Other Richways are sitting vacant where the surrounding area has fallen into decline and no reinvestment was made in the former buildings. The two Richways in Chattanooga (one at Northgate Mall and the other at Lee Highway) were converted into office/retail space while the Lee Highway store (which was also used for a flea market) has been demolished and became part of the Chattanooga Metropolitan Airport.

Several of the former stores located in the Charlotte area are still in use. Two stores on Charlotte's north side, at North Park Mall and Freedom Mall, have since been consolidated into a larger store in the University City area. The former North Park Mall location has sat abandoned for more than a decade, while the Freedom Mall location was demolished as part of the mall's conversion into government offices. Mecklenburg County purchased Freedom Mall and its surrounding 36 acres in 2003 for $6.6 million.. The former Independence Boulevard location was demolished after the Target store relocated to Matthews. The site was rebuilt as a BJ's Wholesale Club but is vacant as of 2013; another on Tyvola Road was torn down after the Target store relocated to Carolina Pavilion. The site is now a Costco. The Gastonia location was used as a Target until 2011, when Target relocated to a newly built store nearby.

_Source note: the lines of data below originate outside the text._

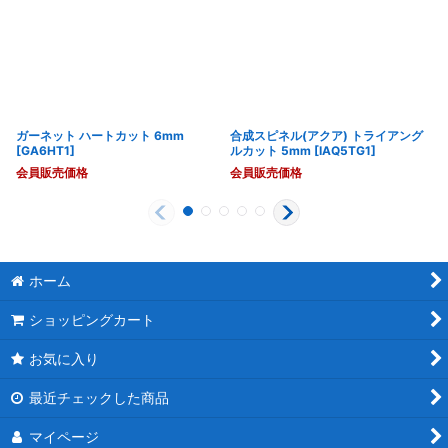
ガーネット ハートカット 6mm
合成スピネル(アクア) トライアング
[
GA6HT1
]
ルカット 5mm
[
IAQ5TG1
]
会員販売価格
会員販売価格
ホーム
ショッピングカート
お気に入り
最近チェックした商品
マイページ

In addition to the above-mentioned, two former Richway locations in Palm Beach County, Florida were also purchased and turned into Target stores. The Palm Beach Lakes Blvd. location was completely demolished (t-391) and a Super Target now sits on that land. The location in Plantation, Florida was converted over to a Target store and had the façade updated in 2005 to reflect Target's changes in marketing approach, and to also expand the parking lot to include a parking garage. The Richway store in Conyers, GA became a Target store and stayed in the former Richway location until October 2006 when it moved to a bigger location on GA20 south. The property was subdivided and part of it is now an LA Fitness center, with about 1/3 of the original lot still present.

The Richway store in Tamarac, Florida became a Target in 1989, but relocated in 2000. This store operated as a furniture store called Furniture Power. As of 2012, this building was converted to a charter school.